Your assignment:
Your answer should be exactly the lines from the one that contains "In Psalmum CXI 18" through the final line of the entries below, and nothing else.

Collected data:
┌──
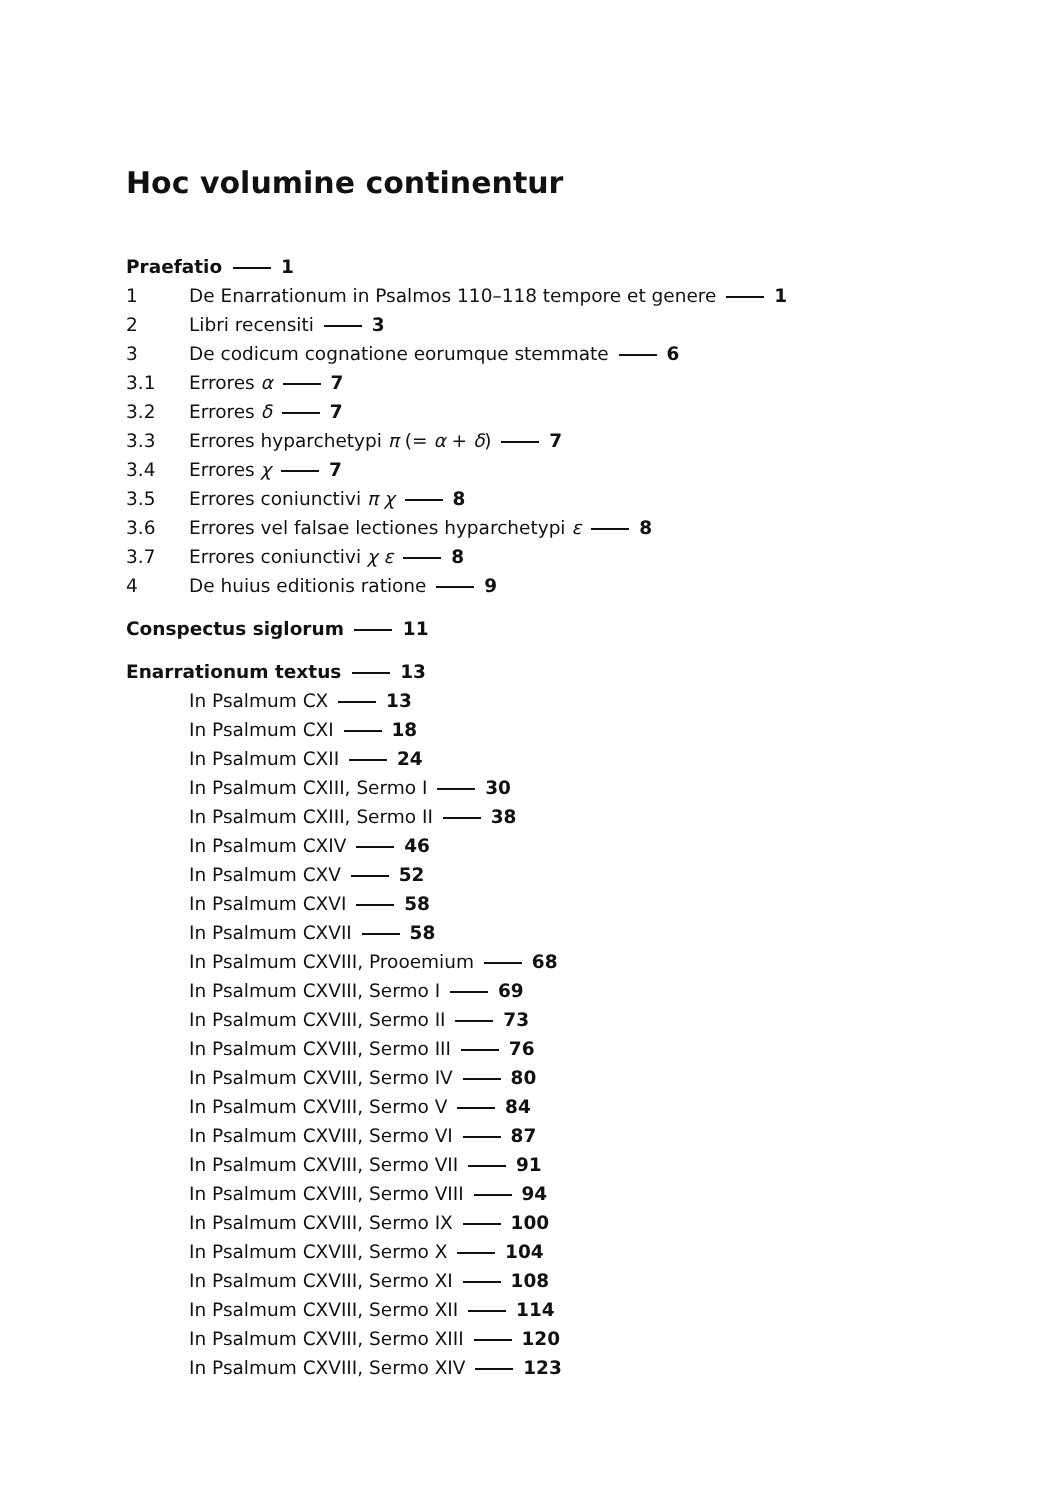Hoc volumine continentur
Praefatio 1
1 De Enarrationum in Psalmos 110–118 tempore et genere 1
2 Libri recensiti 3
3 De codicum cognatione eorumque stemmate 6
3.1 Errores α 7
3.2 Errores δ 7
3.3 Errores hyparchetypi π (= α + δ) 7
3.4 Errores χ 7
3.5 Errores coniunctivi π χ 8
3.6 Errores vel falsae lectiones hyparchetypi ε 8
3.7 Errores coniunctivi χ ε 8
4 De huius editionis ratione 9
Conspectus siglorum 11
Enarrationum textus 13
In Psalmum CX 13
In Psalmum CXI 18
In Psalmum CXII 24
In Psalmum CXIII, Sermo I 30
In Psalmum CXIII, Sermo II 38
In Psalmum CXIV 46
In Psalmum CXV 52
In Psalmum CXVI 58
In Psalmum CXVII 58
In Psalmum CXVIII, Prooemium 68
In Psalmum CXVIII, Sermo I 69
In Psalmum CXVIII, Sermo II 73
In Psalmum CXVIII, Sermo III 76
In Psalmum CXVIII, Sermo IV 80
In Psalmum CXVIII, Sermo V 84
In Psalmum CXVIII, Sermo VI 87
In Psalmum CXVIII, Sermo VII 91
In Psalmum CXVIII, Sermo VIII 94
In Psalmum CXVIII, Sermo IX 100
In Psalmum CXVIII, Sermo X 104
In Psalmum CXVIII, Sermo XI 108
In Psalmum CXVIII, Sermo XII 114
In Psalmum CXVIII, Sermo XIII 120
In Psalmum CXVIII, Sermo XIV 123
└──
Written solution:
In Psalmum CXI 18
In Psalmum CXII 24
In Psalmum CXIII, Sermo I 30
In Psalmum CXIII, Sermo II 38
In Psalmum CXIV 46
In Psalmum CXV 52
In Psalmum CXVI 58
In Psalmum CXVII 58
In Psalmum CXVIII, Prooemium 68
In Psalmum CXVIII, Sermo I 69
In Psalmum CXVIII, Sermo II 73
In Psalmum CXVIII, Sermo III 76
In Psalmum CXVIII, Sermo IV 80
In Psalmum CXVIII, Sermo V 84
In Psalmum CXVIII, Sermo VI 87
In Psalmum CXVIII, Sermo VII 91
In Psalmum CXVIII, Sermo VIII 94
In Psalmum CXVIII, Sermo IX 100
In Psalmum CXVIII, Sermo X 104
In Psalmum CXVIII, Sermo XI 108
In Psalmum CXVIII, Sermo XII 114
In Psalmum CXVIII, Sermo XIII 120
In Psalmum CXVIII, Sermo XIV 123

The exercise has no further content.